The signal segment length is the number of samples in each signal segment used for training (excluding the samples trimmed at the beginning of the read). Samples per base refer to the number of signal samples that correspond to a single base, which is determined by the translocation speed of the DNA strand through the pore and the sampling rate of data acquisition. For DNA on R9.4.1, 450 bases/s at 4000 Hz gives \(\sim\) 8–10 Samples per base.

Accuracy metrics

Accuracy metrics and related terms used for evaluating the classification performance of the models in this work are defined below.

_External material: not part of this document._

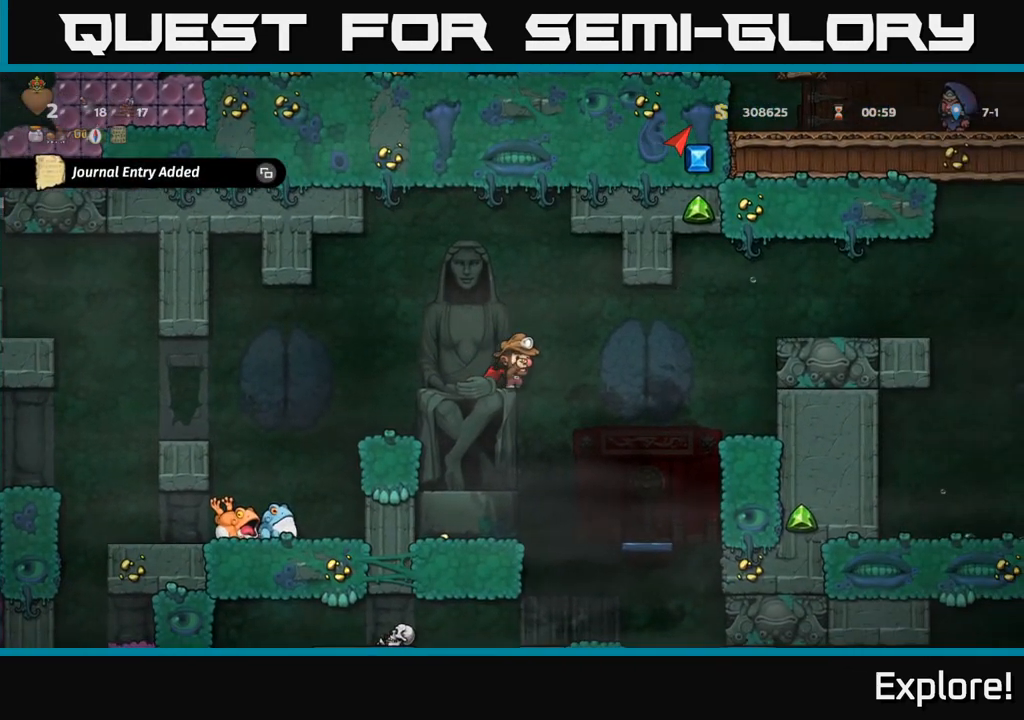
{"buttons": [], "left_stick": "center", "right_stick": "center", "events": [[67, "DPAD_RIGHT", "down"], [217, "DPAD_RIGHT", "up"], [267, "DPAD_LEFT", "down"], [383, "DPAD_LEFT", "up"]]}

An outcome where the model predicts a read as positive when the read is actually from the targeted (positive) dataset/species is considered a True Positive (TP). An outcome where the model predicts a read as negative when the read is actually from the non-targeted (negative) dataset/species is considered a True Negative (TN). An outcome where the model predicts a read as positive when the read is actually from the non-targeted (negative) dataset/species is considered a False Positive (FP). An outcome where the model predicts read as negative when the read is actually from the targeted (positive) dataset/species is considered a False Negative (FN). Accuracy that denotes the overall accuracy of the model with correct predictions over total predictions is computed as \(\frac{TP + TN}{TP + TN + FP + FN}\); precision is computed as \(\frac{TP}{TP + FP}\); Recall is computed as \(\frac{TP}{TP + FN}\); and F1 score \(\frac{2 \times (Precision \times Recall)}{Precision + Recall}\). However, in experiments from baseline method, Guppy_hac+Minimap2 and Guppy_fast+Minimap2, the unmapped reads accounted neither as false positives nor false negatives. Therefore in such cases, Precision, Recall and F1 Score are approximations with available prediction statistics.

Conclusion

Nanopore selective sequencing is an emerging area of genome sequencing that is gaining popularity due to its efficiency and low cost. There have been several attempts to realize selective sequencing with better accuracy and speed. In this paper, we presented DeepSelectNet, a deep learning-based approach for species classification using selective sequencing that outperforms existing methods. Amongst five inter-species datasets evaluated, DeepSelectNet achieved > 90% accuracy (on average \(\sim\) 95%) for all datasets. DeepSelectNet was bench-marked against existing methods (both deep-learning and non-deep-learning methods) and produced exceedingly top performances across the vast majority of the datasets. In some cases, DeepSelectNet on partial reads (4500 signal samples at the beginning of each read) outperformed the alignment-based approach (high accuracy basecalling + alignment) done on complete reads. DeepSelectNet also performed well in classifying human DNA from bacteria/viral data (> 90% accuracy). However, DeepSelectNet could only achieve < 70% for intra-species classification such as classifying based on different regions of the same species. Thus, the architecture of DeepSelectNet is more suitable for inter-species classification. In terms of execution time, DeepSelectNet outperformed the existing deep-learning-based method. However, DeepSelectNet being a Python-based prototype was several times slower than the C/C++-based Guppy (fast basecalling) + Minimap2 combination. Re-implementation of DeepSelectNet in C/C++ followed by performance tuning would potentially achieve comparable runtime performance.